Recorded data |
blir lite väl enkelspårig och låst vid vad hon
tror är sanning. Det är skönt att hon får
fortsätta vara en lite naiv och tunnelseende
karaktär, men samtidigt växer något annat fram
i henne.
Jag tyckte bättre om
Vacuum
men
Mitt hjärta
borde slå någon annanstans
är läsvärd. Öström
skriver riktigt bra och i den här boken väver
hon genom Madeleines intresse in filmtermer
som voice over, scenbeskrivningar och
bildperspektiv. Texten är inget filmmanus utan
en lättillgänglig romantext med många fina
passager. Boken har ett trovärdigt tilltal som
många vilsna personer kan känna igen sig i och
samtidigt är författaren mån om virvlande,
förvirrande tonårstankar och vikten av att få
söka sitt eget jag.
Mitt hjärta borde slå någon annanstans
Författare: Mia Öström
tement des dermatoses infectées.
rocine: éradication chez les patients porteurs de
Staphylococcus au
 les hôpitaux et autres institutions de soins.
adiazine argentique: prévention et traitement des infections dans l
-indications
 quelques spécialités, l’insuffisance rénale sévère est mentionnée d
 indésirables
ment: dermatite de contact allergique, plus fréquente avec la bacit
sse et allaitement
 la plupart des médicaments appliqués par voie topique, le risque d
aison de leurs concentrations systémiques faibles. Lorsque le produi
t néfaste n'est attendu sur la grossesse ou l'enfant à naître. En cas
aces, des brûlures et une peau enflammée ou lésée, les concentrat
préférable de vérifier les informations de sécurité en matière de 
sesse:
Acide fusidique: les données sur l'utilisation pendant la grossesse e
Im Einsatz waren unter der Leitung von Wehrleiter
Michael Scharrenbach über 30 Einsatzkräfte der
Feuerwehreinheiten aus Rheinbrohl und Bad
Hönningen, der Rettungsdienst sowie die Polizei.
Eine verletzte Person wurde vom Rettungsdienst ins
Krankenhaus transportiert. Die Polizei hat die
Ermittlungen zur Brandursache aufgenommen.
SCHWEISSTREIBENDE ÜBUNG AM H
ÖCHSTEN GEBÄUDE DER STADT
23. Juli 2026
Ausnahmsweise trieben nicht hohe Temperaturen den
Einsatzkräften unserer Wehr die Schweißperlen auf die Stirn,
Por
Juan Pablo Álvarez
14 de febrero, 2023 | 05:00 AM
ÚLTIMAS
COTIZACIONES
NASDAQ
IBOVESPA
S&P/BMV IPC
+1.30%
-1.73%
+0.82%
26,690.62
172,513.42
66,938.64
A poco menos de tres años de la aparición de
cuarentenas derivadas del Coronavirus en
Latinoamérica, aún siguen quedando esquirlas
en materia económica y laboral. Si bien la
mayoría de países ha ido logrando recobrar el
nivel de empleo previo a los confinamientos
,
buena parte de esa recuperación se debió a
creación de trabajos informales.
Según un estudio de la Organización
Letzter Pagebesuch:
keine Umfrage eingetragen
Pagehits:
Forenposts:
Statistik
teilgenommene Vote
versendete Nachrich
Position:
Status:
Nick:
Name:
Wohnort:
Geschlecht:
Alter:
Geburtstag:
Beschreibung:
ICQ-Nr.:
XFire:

Problem to work on | Would you please give all of the records again exactly as they stand?

Your solution |
blir lite väl enkelspårig och låst vid vad hon
tror är sanning. Det är skönt att hon får
fortsätta vara en lite naiv och tunnelseende
karaktär, men samtidigt växer något annat fram
i henne.
Jag tyckte bättre om
Vacuum
men
Mitt hjärta
borde slå någon annanstans
är läsvärd. Öström
skriver riktigt bra och i den här boken väver
hon genom Madeleines intresse in filmtermer
som voice over, scenbeskrivningar och
bildperspektiv. Texten är inget filmmanus utan
en lättillgänglig romantext med många fina
passager. Boken har ett trovärdigt tilltal som
många vilsna personer kan känna igen sig i och
samtidigt är författaren mån om virvlande,
förvirrande tonårstankar och vikten av att få
söka sitt eget jag.
Mitt hjärta borde slå någon annanstans
Författare: Mia Öström
tement des dermatoses infectées.
rocine: éradication chez les patients porteurs de
Staphylococcus au
 les hôpitaux et autres institutions de soins.
adiazine argentique: prévention et traitement des infections dans l
-indications
 quelques spécialités, l’insuffisance rénale sévère est mentionnée d
 indésirables
ment: dermatite de contact allergique, plus fréquente avec la bacit
sse et allaitement
 la plupart des médicaments appliqués par voie topique, le risque d
aison de leurs concentrations systémiques faibles. Lorsque le produi
t néfaste n'est attendu sur la grossesse ou l'enfant à naître. En cas
aces, des brûlures et une peau enflammée ou lésée, les concentrat
préférable de vérifier les informations de sécurité en matière de 
sesse:
Acide fusidique: les données sur l'utilisation pendant la grossesse e
Im Einsatz waren unter der Leitung von Wehrleiter
Michael Scharrenbach über 30 Einsatzkräfte der
Feuerwehreinheiten aus Rheinbrohl und Bad
Hönningen, der Rettungsdienst sowie die Polizei.
Eine verletzte Person wurde vom Rettungsdienst ins
Krankenhaus transportiert. Die Polizei hat die
Ermittlungen zur Brandursache aufgenommen.
SCHWEISSTREIBENDE ÜBUNG AM H
ÖCHSTEN GEBÄUDE DER STADT
23. Juli 2026
Ausnahmsweise trieben nicht hohe Temperaturen den
Einsatzkräften unserer Wehr die Schweißperlen auf die Stirn,
Por
Juan Pablo Álvarez
14 de febrero, 2023 | 05:00 AM
ÚLTIMAS
COTIZACIONES
NASDAQ
IBOVESPA
S&P/BMV IPC
+1.30%
-1.73%
+0.82%
26,690.62
172,513.42
66,938.64
A poco menos de tres años de la aparición de
cuarentenas derivadas del Coronavirus en
Latinoamérica, aún siguen quedando esquirlas
en materia económica y laboral. Si bien la
mayoría de países ha ido logrando recobrar el
nivel de empleo previo a los confinamientos
,
buena parte de esa recuperación se debió a
creación de trabajos informales.
Según un estudio de la Organización
Letzter Pagebesuch:
keine Umfrage eingetragen
Pagehits:
Forenposts:
Statistik
teilgenommene Vote
versendete Nachrich
Position:
Status:
Nick:
Name:
Wohnort:
Geschlecht:
Alter:
Geburtstag:
Beschreibung:
ICQ-Nr.:
XFire:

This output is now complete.